A variação constante na performance financeira das coleções de arte em relação aos movimentos comuns do mercado também compõe uma caraterística particular dos investimentos em arte. O texto “Art Investing in Times of Inflation” expande seu estudo para essa discussão e destaca várias razões para essas flutuações. Primeiramente, existe o risco de preço específico à transação, influenciado de maneira imprevisível pela liquidez do mercado de arte e pelas avaliações dos compradores potenciais no momento da transação. Isso contribui para a heterogeneidade nas avaliações e nos resultados dos leilões. Além disso, os retornos das obras de arte apresentam uma “assimetria” significativa, com muitas obras apresentando valorizações e retornos moderados, enquanto uma fração muito pequena alcança retornos extremamente altos, semelhante ao mercado de capital de risco. A concentração é outra característica marcante das coleções de arte, onde uma pequena porcentagem das obras pode representar a maior parte do valor total da coleção, ampliando a importância dos fatores de risco específicos ao investimento. Por fim, há diferenças sistemáticas entre os critérios considerados por compradores de arte em termos dos retornos de investimento que realizam – ou seja, das obras que vendem – influenciadas por gostos, conhecimento artístico, acesso a informações, e objetivos de investimento variados. Portanto, índices de preços de arte não capturam com precisão a experiência de investimento da maioria dos compradores, devido à concentração de portfólios e elementos específicos de retorno de obras e artistas, além da natureza lotérica do investimento em arte, que distingue os retornos do mercado da experiência do investidor médio em arte.

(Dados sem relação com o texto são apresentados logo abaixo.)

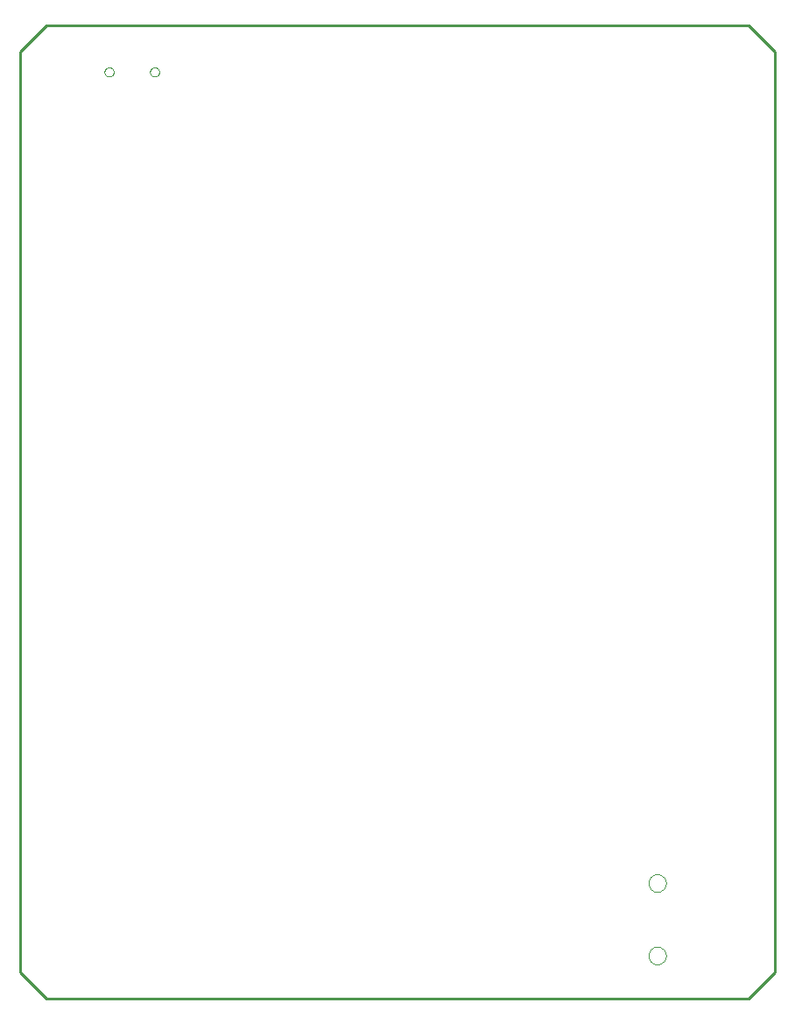
<source format=gko>
G75*
G70*
%OFA0B0*%
%FSLAX24Y24*%
%IPPOS*%
%LPD*%
%AMOC8*
5,1,8,0,0,1.08239X$1,22.5*
%
%ADD10C,0.0100*%
%ADD11C,0.0000*%
D10*
X006682Y006191D02*
X007682Y005191D01*
X034422Y005191D01*
X035422Y006191D01*
X035422Y041198D01*
X034422Y042198D01*
X007682Y042198D01*
X006682Y041198D01*
X006682Y006191D01*
D11*
X030597Y006819D02*
X030599Y006855D01*
X030605Y006891D01*
X030615Y006926D01*
X030628Y006960D01*
X030645Y006992D01*
X030665Y007022D01*
X030689Y007049D01*
X030715Y007074D01*
X030744Y007096D01*
X030775Y007115D01*
X030808Y007130D01*
X030842Y007142D01*
X030878Y007150D01*
X030914Y007154D01*
X030950Y007154D01*
X030986Y007150D01*
X031022Y007142D01*
X031056Y007130D01*
X031089Y007115D01*
X031120Y007096D01*
X031149Y007074D01*
X031175Y007049D01*
X031199Y007022D01*
X031219Y006992D01*
X031236Y006960D01*
X031249Y006926D01*
X031259Y006891D01*
X031265Y006855D01*
X031267Y006819D01*
X031265Y006783D01*
X031259Y006747D01*
X031249Y006712D01*
X031236Y006678D01*
X031219Y006646D01*
X031199Y006616D01*
X031175Y006589D01*
X031149Y006564D01*
X031120Y006542D01*
X031089Y006523D01*
X031056Y006508D01*
X031022Y006496D01*
X030986Y006488D01*
X030950Y006484D01*
X030914Y006484D01*
X030878Y006488D01*
X030842Y006496D01*
X030808Y006508D01*
X030775Y006523D01*
X030744Y006542D01*
X030715Y006564D01*
X030689Y006589D01*
X030665Y006616D01*
X030645Y006646D01*
X030628Y006678D01*
X030615Y006712D01*
X030605Y006747D01*
X030599Y006783D01*
X030597Y006819D01*
X030597Y009574D02*
X030599Y009610D01*
X030605Y009646D01*
X030615Y009681D01*
X030628Y009715D01*
X030645Y009747D01*
X030665Y009777D01*
X030689Y009804D01*
X030715Y009829D01*
X030744Y009851D01*
X030775Y009870D01*
X030808Y009885D01*
X030842Y009897D01*
X030878Y009905D01*
X030914Y009909D01*
X030950Y009909D01*
X030986Y009905D01*
X031022Y009897D01*
X031056Y009885D01*
X031089Y009870D01*
X031120Y009851D01*
X031149Y009829D01*
X031175Y009804D01*
X031199Y009777D01*
X031219Y009747D01*
X031236Y009715D01*
X031249Y009681D01*
X031259Y009646D01*
X031265Y009610D01*
X031267Y009574D01*
X031265Y009538D01*
X031259Y009502D01*
X031249Y009467D01*
X031236Y009433D01*
X031219Y009401D01*
X031199Y009371D01*
X031175Y009344D01*
X031149Y009319D01*
X031120Y009297D01*
X031089Y009278D01*
X031056Y009263D01*
X031022Y009251D01*
X030986Y009243D01*
X030950Y009239D01*
X030914Y009239D01*
X030878Y009243D01*
X030842Y009251D01*
X030808Y009263D01*
X030775Y009278D01*
X030744Y009297D01*
X030715Y009319D01*
X030689Y009344D01*
X030665Y009371D01*
X030645Y009401D01*
X030628Y009433D01*
X030615Y009467D01*
X030605Y009502D01*
X030599Y009538D01*
X030597Y009574D01*
X011621Y040441D02*
X011623Y040467D01*
X011629Y040493D01*
X011639Y040518D01*
X011652Y040541D01*
X011668Y040561D01*
X011688Y040579D01*
X011710Y040594D01*
X011733Y040606D01*
X011759Y040614D01*
X011785Y040618D01*
X011811Y040618D01*
X011837Y040614D01*
X011863Y040606D01*
X011887Y040594D01*
X011908Y040579D01*
X011928Y040561D01*
X011944Y040541D01*
X011957Y040518D01*
X011967Y040493D01*
X011973Y040467D01*
X011975Y040441D01*
X011973Y040415D01*
X011967Y040389D01*
X011957Y040364D01*
X011944Y040341D01*
X011928Y040321D01*
X011908Y040303D01*
X011886Y040288D01*
X011863Y040276D01*
X011837Y040268D01*
X011811Y040264D01*
X011785Y040264D01*
X011759Y040268D01*
X011733Y040276D01*
X011709Y040288D01*
X011688Y040303D01*
X011668Y040321D01*
X011652Y040341D01*
X011639Y040364D01*
X011629Y040389D01*
X011623Y040415D01*
X011621Y040441D01*
X009889Y040441D02*
X009891Y040467D01*
X009897Y040493D01*
X009907Y040518D01*
X009920Y040541D01*
X009936Y040561D01*
X009956Y040579D01*
X009978Y040594D01*
X010001Y040606D01*
X010027Y040614D01*
X010053Y040618D01*
X010079Y040618D01*
X010105Y040614D01*
X010131Y040606D01*
X010155Y040594D01*
X010176Y040579D01*
X010196Y040561D01*
X010212Y040541D01*
X010225Y040518D01*
X010235Y040493D01*
X010241Y040467D01*
X010243Y040441D01*
X010241Y040415D01*
X010235Y040389D01*
X010225Y040364D01*
X010212Y040341D01*
X010196Y040321D01*
X010176Y040303D01*
X010154Y040288D01*
X010131Y040276D01*
X010105Y040268D01*
X010079Y040264D01*
X010053Y040264D01*
X010027Y040268D01*
X010001Y040276D01*
X009977Y040288D01*
X009956Y040303D01*
X009936Y040321D01*
X009920Y040341D01*
X009907Y040364D01*
X009897Y040389D01*
X009891Y040415D01*
X009889Y040441D01*
M02*

</source>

Contudo, como apresentado anteriormente, a participação no mercado cultural e o investimento em arte não é apenas uma escolha financeira. Além do valor e apego emocional das obras de arte e da sua estima subjetiva e histórica, o investimento em arte também auxilia no enriquecimento sociocultural das regiões, aumentando a valorização de diferentes culturas e artistas regionais. As organizações artísticas envolvidas no processo de produção e disseminação de arte, por sua vez, contribuem significativamente para a manutenção do patrimônio cultural de um país, auxiliando também na expansão da economia local e na atração de um maior número de investimentos para a região, promovendo o crescimento e desenvolvimento de diversas regiões.

Dessa forma, é evidente que a adição de investimentos em arte em um portfólio pode trazer benefícios como a diversificação de ativos, a proteção contra a inflação e a possibilidade de obter retornos financeiros significativos. Além disso, as recompensas para esse tipo de investimento não são apenas monetárias, tendo o potencial de gerar gratificação emocional e também proporcionar maior enriquecimento sociocultural como um todo. No entanto, é necessário atenção e estudo antes de um investimento de caráter artístico, uma vez que o mercado de arte pode ser volátil e que a avaliação de uma obra possui um grau significativo de subjetividade, o que pode aumentar o risco desses investimentos.

Referências:

Mamarbachi, Raya et al. Evaluating art as an alternative investment asset. Journal of financial transformation 24 (2008): 63-71.

Frey, B., & Pommerehne, W. (1989). Art Investment: An Empirical Inquiry. Southern Economic Journal, 56, 396.

McAndrew, C. (2023). The Survey of Global Collecting 2023. Art Basel & UBS Report

Chambers, D., Dimson, E., and Spaenjers, C. (2020).  Art as an asset: Evidence from Keynes the collector. Review of Asset Pricing Studies 10, 490-520.

Spaenjers, C. (2023). Art investing in times of inflation. Art Basel.